Sunday, May 20, 2018

We are the elite!

Different sets of people.  Different dining table settings and food.  Different conversations.  But, one commonality stands out: We are globalists, and among the economic elite.

We might think of ourselves as "middle class."  But, middle class we ain't. In fact, halfway through one dinner, I proclaimed that we might not think about ourselves as elites but we are.

Of course, me admitting to the world that I am one of the upper-economic-crust is not anything new in this blog.  (Here are two samples: One and Two.)

Any which way we slice the data, well, as long as we don't deal with alternative facts, we cannot escape the reality.  "The families at our end of the spectrum wouldn’t know what to do with a pitchfork."

This elite in the US is mostly white or Asian (yes, including me.)
The Institute for Policy Studies calculated that, setting aside money invested in “durable goods” such as furniture and a family car, the median black family had net wealth of $1,700 in 2013, and the median Latino family had $2,000, compared with $116,800 for the median white family. A 2015 study in Boston found that the wealth of the median white family there was $247,500, while the wealth of the median African American family was $8. That is not a typo. That’s two grande cappuccinos.
Ah, yes, but we are middle class!

The other day, a sales agent told me my credit rating is a "you can buy whatever you want rating."  It is, indeed.  But that rating by itself is a piece of evidence that I ain't middle class, which struggles to keep itself afloat, which is why their credit rating is not one they will be proud about.

We then turn around and tell the real middle class, and the lower class, that they too can do this.  If only!  "In America, the game is half over once you’ve selected your parents."  If you are a regular reader, then you know you have read this before ... and you are right.  It has been one of my favorite ways to summarize the inequality: Choose your parents well!

Recall the old adage that health is wealth?  The two are increasingly tied together:
Obesity, diabetes, heart disease, kidney disease, and liver disease are all two to three times more common in individuals who have a family income of less than $35,000 than in those who have a family income greater than $100,000. Among low-educated, middle-aged whites, the death rate in the United States—alone in the developed world—increased in the first decade and a half of the 21st century.

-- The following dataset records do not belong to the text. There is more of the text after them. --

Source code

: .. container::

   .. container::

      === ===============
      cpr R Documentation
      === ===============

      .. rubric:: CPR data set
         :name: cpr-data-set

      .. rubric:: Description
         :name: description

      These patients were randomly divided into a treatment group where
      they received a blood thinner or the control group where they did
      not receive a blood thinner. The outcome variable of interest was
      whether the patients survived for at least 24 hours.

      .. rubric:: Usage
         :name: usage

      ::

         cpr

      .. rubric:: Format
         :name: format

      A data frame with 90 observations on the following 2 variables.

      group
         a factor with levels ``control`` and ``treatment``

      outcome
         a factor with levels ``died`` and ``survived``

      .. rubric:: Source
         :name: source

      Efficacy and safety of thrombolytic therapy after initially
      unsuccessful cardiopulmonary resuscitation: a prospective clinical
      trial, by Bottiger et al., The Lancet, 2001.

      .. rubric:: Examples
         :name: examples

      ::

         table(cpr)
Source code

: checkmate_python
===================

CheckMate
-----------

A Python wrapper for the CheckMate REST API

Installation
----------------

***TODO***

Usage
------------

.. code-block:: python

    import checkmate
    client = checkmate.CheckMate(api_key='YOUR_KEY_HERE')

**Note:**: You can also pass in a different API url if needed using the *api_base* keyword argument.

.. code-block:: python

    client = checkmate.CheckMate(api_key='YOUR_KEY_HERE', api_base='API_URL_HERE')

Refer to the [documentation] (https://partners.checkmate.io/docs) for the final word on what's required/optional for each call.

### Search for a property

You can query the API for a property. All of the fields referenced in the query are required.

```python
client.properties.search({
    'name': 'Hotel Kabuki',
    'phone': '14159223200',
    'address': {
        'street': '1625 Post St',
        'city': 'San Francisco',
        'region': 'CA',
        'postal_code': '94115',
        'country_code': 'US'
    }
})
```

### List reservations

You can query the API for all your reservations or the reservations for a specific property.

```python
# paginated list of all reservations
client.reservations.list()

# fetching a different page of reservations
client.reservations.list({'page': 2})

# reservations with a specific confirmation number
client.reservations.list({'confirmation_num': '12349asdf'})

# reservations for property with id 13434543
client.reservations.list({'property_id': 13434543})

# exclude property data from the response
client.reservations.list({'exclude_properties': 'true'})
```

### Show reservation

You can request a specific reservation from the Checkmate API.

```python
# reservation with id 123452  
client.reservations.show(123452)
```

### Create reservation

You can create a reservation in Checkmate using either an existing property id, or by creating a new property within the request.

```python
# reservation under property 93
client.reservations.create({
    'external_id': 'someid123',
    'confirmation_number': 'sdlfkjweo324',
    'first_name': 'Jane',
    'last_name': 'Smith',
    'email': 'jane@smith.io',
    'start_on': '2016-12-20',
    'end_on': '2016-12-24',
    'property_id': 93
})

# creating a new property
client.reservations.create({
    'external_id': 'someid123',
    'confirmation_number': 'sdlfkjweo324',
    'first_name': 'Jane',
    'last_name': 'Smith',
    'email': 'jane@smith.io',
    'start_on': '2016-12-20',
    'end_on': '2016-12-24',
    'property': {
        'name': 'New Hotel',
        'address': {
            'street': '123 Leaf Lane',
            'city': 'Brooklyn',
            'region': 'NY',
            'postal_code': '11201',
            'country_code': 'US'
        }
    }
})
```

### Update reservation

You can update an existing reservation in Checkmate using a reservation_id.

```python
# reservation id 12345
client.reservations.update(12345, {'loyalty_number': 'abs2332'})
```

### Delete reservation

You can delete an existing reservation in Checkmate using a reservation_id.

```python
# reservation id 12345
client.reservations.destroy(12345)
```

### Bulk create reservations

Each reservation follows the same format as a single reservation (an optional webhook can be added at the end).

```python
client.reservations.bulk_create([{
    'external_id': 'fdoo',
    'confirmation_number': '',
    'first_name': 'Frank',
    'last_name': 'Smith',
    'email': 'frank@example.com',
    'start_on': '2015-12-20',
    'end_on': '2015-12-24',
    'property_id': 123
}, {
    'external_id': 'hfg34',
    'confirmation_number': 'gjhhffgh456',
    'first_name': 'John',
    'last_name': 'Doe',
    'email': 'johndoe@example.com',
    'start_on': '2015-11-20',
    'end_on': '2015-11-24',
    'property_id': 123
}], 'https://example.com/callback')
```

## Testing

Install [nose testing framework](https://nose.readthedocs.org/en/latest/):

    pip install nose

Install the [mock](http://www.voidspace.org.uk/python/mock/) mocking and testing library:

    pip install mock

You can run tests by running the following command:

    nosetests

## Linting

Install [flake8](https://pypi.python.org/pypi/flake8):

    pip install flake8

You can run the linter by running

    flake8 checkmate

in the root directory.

Driving the trend is the rapid growth in what the Princeton economists Anne Case and Angus Deaton call “deaths of despair”—suicides and alcohol- and drug-related deaths.
Yet, despite all such evidence, because of political ideologies, and implicit supremacist views because they know better than to voice them explicitly, many shrug their shoulders and prefer to interpret the other people's relative poverty as vice: "Why can’t they get their act together?"
You see, when educated people with excellent credentials band together to advance their collective interest, it’s all part of serving the public good by ensuring a high quality of service, establishing fair working conditions, and giving merit its due. That’s why we do it through “associations,” and with the assistance of fellow professionals wearing white shoes. When working-class people do it—through unions—it’s a violation of the sacred principles of the free market. It’s thuggish and anti-modern. Imagine if workers hired consultants and “compensation committees,” consisting of their peers at other companies, to recommend how much they should be paid. The result would be—well, we know what it would be, because that’s what CEOs do.
I have no idea how this story will end.  All I know is that this story is not unfolding well.